Hepatitis C Transmission
HCV Transmission: It’s all about the blood.
Hepatitis C is transmitted through blood to blood contact: blood from one person with hepatitis C getting into another person’s body.
- Sharing needles and other drug injection equipment (like cookers and cotton)
- Overall, the risk of sexual transmission is low for Hepatitis C, but sexual activities that involve blood, such as anal sex or rough vaginal sex.
- From parent to baby at birth (about 5% risk; much higher if the birthing parent is also HIV+)
- Body piercing or tattooing using unsterilized needles or shared inkwells – primarily seen in jail or prison settings
- Possibly sharing things that may contain small traces of blood, like snorting straws, toothbrushes, razors, or manicure implements
Hepatitis C can remain infectious in blood outside of the body for several days or weeks.
The great majority of HCV infections are found among people with a history of drug injection, including people who have been incarcerated. HCV is easily transmitted among drug injectors by sharing syringes or other injection paraphernalia (such as cookers, filters). Hepatitis C is easier to transmit through shared injection equipment than HIV, and HCV is usually the first blood-borne virus people who inject drugs acquire. As a result, as many as 50-90% of IDUs have been infected with HCV.

Task A —
List every everyday item that the hepatitis C transmission text says may carry small traces of blood when shared.
Task B —
Write out the part of the hepatitis C transmission text starting at "- Overall, the" and ending at "is also HIV+)".
Task C —
Extend the hepatitis C transmission text with new material that follows on from its last sentence.

Given material —
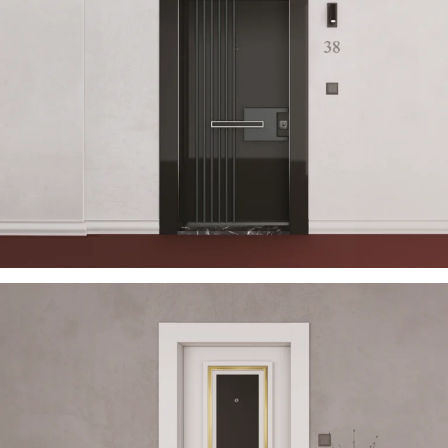
USTELLA 2023 DE
ÇELIK KAPI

Exercise result A —
Snorting straws, toothbrushes, razors, manicure implements

Exercise result B —
- Overall, the risk of sexual transmission is low for Hepatitis C, but sexual activities that involve blood, such as anal sex or rough vaginal sex.
- From parent to baby at birth (about 5% risk; much higher if the birthing parent is also HIV+)

Exercise result C —
Unlike some other forms of viral hepatitis, there is no vaccine to prevent HCV.
Most new hepatitis C infections are among people who inject drugs from sharing needles, syringes and injection equipment. Hepatitis C can also be transmitted through sharing cookers or spoons, cotton and filters, and water. If you shoot drugs, you can avoid transmission by using a new, sterile syringe for each injection (or, at least, a syringe that only you have used), along with your own injection cookers, cottons, water and ties. If you’re shooting up with someone else, make sure everyone is using their own sterile needle, and preferably, mix your shots in separate cookers using separate sources of water. Clean out used cookers and spoons.
If you need to use a needle or syringe that someone else has used, first rinse it out. If you only have water – rinse several times with COLD water to try and get any blood out of the syringe. If you have bleach, rinse first with water, then clean it with full-strength bleach (avoid splashless bleach), and rinse it again with water. Research suggests that bleach is effective in neutralizing HCV most of the time, but NOT 100% of the time. Still, if you don’t have a sterile syringe, rinsing with either bleach or water is better than nothing. Click here for more information on the effectiveness of cleaning syringes with bleach.
Sexual transmission of hepatitis C is uncommon. If you’re concerned about the risk of sexual transmission, use a condom and be sure to use ample lubrication during sex to reduce the risk of tearing/bleeding.